Frederick John Ohlson (29 June 1865 – 20 May 1942) was a New Zealand cricketer. He played eleven first-class matches for Auckland between 1894 and 1903.

A middle-order batsman, Ohlson's highest first-class score was 59 not out, which was also Auckland's highest score in the drawn match against the touring New South Wales team in January 1896.
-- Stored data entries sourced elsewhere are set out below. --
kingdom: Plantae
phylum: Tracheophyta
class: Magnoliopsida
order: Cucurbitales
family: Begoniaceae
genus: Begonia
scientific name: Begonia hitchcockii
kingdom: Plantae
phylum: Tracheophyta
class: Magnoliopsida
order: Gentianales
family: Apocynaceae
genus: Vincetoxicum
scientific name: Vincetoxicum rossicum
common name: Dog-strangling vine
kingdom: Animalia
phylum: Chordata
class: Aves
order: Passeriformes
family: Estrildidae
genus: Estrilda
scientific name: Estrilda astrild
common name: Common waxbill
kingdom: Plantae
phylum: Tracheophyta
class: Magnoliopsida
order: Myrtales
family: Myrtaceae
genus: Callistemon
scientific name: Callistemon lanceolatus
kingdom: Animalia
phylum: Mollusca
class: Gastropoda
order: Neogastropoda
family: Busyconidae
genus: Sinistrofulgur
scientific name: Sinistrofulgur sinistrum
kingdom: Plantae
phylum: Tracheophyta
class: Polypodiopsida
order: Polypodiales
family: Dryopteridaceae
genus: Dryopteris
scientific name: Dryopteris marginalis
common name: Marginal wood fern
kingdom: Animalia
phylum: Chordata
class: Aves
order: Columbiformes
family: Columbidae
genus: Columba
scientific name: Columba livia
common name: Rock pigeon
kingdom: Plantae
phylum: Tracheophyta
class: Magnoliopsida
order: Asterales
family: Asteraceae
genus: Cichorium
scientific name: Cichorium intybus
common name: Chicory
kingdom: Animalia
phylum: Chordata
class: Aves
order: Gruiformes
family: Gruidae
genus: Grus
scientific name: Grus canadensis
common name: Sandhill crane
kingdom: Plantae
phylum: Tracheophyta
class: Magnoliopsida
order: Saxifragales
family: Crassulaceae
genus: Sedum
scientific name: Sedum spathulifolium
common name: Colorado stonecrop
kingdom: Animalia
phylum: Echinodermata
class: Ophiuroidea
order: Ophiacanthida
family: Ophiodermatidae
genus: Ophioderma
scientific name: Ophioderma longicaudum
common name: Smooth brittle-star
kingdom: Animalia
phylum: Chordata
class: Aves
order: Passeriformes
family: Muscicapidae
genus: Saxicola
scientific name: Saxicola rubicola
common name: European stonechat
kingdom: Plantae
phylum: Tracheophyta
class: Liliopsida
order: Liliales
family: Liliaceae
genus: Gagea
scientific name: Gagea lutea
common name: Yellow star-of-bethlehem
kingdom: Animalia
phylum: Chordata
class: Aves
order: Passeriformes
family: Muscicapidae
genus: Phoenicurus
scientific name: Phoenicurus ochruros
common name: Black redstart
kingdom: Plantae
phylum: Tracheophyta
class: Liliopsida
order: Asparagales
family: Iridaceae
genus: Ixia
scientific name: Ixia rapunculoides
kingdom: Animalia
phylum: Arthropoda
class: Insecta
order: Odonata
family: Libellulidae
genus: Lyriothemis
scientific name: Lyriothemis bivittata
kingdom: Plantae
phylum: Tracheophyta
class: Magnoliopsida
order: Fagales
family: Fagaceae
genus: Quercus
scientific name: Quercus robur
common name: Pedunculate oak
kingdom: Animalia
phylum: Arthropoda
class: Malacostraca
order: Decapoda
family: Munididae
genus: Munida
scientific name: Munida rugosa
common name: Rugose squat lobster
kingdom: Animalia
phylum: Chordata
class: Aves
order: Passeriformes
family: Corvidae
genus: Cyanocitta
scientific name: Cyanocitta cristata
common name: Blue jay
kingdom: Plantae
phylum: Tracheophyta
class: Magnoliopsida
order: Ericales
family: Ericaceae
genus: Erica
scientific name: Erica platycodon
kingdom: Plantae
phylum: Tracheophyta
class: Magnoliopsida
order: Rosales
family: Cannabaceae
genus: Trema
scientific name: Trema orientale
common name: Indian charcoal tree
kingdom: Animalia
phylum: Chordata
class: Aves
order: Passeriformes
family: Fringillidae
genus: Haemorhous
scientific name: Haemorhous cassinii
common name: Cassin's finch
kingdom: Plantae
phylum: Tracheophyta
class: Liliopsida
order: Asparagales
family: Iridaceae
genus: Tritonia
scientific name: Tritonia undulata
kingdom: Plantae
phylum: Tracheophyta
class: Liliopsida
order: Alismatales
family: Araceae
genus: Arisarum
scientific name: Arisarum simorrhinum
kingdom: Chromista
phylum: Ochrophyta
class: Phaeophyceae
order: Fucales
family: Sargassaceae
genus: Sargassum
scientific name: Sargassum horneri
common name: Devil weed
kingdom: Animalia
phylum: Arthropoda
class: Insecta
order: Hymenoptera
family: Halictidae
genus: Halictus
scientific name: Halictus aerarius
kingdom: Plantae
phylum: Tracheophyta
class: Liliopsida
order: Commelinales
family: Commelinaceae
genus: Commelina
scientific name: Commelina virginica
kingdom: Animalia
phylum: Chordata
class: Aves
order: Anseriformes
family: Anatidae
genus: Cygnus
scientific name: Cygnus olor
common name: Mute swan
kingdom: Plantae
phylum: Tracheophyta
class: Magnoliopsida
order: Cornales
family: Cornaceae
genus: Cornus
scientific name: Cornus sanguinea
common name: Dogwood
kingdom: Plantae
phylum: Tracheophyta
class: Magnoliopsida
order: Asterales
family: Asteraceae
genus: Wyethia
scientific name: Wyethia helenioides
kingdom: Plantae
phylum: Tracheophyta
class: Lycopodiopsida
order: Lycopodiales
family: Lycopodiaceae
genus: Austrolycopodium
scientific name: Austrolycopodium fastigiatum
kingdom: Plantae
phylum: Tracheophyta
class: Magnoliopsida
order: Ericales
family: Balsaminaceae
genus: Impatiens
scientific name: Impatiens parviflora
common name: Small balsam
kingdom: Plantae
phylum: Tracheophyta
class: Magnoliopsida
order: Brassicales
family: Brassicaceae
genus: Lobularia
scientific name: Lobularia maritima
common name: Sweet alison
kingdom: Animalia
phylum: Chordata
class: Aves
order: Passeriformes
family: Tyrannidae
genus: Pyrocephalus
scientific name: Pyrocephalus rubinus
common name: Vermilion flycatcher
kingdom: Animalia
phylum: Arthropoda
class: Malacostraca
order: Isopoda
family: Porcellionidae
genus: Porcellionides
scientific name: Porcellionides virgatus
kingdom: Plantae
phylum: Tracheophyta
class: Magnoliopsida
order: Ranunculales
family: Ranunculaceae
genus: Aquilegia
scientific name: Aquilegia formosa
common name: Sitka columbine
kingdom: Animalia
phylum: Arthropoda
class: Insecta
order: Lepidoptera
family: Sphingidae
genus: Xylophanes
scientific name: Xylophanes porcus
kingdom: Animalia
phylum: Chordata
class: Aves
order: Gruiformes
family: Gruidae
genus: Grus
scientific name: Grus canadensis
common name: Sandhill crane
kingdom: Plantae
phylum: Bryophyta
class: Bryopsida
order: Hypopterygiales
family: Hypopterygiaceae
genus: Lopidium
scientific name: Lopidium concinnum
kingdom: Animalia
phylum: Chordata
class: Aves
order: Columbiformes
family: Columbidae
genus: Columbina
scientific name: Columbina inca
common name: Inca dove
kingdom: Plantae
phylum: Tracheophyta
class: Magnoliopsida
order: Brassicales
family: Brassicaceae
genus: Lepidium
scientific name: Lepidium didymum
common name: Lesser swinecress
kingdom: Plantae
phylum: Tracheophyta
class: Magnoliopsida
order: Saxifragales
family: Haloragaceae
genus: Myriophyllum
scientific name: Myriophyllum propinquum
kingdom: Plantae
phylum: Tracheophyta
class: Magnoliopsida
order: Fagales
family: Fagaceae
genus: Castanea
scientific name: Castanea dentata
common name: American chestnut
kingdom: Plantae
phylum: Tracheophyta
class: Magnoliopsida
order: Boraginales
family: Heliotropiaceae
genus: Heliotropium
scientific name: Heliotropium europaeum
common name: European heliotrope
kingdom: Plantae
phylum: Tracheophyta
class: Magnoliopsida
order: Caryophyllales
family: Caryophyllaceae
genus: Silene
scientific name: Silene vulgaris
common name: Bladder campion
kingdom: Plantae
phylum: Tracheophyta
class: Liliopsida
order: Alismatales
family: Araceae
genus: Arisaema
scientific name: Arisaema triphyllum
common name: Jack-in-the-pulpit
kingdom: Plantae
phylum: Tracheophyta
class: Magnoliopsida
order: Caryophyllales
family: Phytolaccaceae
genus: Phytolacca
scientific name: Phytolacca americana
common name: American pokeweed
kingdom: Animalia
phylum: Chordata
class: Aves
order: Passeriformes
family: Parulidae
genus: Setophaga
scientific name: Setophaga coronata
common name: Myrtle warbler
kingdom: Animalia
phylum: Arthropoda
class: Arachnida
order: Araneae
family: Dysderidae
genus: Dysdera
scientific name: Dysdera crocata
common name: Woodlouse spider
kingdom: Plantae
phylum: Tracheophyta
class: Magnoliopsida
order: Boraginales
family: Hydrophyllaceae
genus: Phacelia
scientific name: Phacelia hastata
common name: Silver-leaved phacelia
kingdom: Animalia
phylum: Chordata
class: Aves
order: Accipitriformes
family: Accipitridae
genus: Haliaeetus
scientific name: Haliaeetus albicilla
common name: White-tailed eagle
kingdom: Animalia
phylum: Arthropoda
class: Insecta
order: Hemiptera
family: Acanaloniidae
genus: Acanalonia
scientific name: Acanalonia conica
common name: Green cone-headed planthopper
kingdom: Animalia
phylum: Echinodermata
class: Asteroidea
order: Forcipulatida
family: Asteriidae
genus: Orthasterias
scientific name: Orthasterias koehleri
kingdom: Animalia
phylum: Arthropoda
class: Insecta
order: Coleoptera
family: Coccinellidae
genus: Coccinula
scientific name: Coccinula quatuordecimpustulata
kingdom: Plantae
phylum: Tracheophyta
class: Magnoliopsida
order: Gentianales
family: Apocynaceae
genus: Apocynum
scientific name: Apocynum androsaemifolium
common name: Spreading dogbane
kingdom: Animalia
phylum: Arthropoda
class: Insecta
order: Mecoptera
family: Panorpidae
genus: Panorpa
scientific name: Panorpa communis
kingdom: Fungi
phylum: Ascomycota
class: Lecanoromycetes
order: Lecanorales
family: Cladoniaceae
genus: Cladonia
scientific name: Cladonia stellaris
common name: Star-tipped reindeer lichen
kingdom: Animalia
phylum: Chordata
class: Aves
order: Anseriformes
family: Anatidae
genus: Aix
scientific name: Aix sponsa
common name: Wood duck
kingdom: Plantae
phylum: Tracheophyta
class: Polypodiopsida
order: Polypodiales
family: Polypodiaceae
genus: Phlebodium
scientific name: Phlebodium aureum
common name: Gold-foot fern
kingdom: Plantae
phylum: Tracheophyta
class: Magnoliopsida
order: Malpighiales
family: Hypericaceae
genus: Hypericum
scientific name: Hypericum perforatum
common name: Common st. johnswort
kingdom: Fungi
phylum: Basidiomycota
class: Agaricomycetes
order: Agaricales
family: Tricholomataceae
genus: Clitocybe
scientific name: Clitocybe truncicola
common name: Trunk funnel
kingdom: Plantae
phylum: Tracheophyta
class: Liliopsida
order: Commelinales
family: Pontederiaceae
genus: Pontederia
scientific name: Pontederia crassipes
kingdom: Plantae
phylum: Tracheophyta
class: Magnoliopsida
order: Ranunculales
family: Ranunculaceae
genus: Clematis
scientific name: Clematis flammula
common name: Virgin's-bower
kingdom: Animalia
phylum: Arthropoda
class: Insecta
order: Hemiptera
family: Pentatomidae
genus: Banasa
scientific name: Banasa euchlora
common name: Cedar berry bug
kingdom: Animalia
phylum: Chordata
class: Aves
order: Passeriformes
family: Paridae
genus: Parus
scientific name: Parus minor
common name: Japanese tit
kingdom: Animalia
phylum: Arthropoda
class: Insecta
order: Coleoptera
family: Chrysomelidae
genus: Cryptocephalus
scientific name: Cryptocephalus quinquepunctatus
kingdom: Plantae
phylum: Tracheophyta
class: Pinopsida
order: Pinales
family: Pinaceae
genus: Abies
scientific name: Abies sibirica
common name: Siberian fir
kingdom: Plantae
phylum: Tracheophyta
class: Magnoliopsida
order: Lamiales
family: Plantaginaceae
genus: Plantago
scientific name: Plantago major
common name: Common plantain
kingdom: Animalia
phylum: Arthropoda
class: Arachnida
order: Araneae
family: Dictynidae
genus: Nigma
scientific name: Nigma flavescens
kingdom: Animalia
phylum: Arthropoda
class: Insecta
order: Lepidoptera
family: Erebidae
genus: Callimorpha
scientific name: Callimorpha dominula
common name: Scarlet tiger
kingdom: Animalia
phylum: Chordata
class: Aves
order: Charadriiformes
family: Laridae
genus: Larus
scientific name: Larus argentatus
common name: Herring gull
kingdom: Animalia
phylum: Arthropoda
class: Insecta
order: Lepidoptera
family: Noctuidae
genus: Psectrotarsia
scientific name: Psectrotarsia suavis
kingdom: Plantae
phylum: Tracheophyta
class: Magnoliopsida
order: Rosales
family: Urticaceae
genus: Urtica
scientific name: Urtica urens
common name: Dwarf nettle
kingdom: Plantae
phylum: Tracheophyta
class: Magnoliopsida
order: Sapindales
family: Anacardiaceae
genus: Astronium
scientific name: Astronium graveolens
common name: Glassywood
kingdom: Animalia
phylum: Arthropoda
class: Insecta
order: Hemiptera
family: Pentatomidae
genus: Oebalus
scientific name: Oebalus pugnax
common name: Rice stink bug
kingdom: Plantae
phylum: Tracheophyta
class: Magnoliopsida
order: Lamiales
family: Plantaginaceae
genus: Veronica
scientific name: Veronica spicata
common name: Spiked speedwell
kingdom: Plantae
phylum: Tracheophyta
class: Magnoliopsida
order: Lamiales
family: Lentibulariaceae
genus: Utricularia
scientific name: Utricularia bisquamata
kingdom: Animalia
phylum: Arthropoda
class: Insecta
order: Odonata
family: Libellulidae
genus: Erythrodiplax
After his playing career, Ohlson became a prominent administrator of cricket in Auckland. He also administered rugby union after a successful career in the game, in which he represented Auckland. He also coached tennis, and was a life member of 11 sporting organisations.

Ohlson worked as a schoolteacher in and around Auckland, finishing his career by serving as headmaster at Maungawhau School in Mount Eden for 15 years. He died at his home in the Auckland suburb of Epsom in May 1942, aged 76, leaving his wife Janet and their four sons.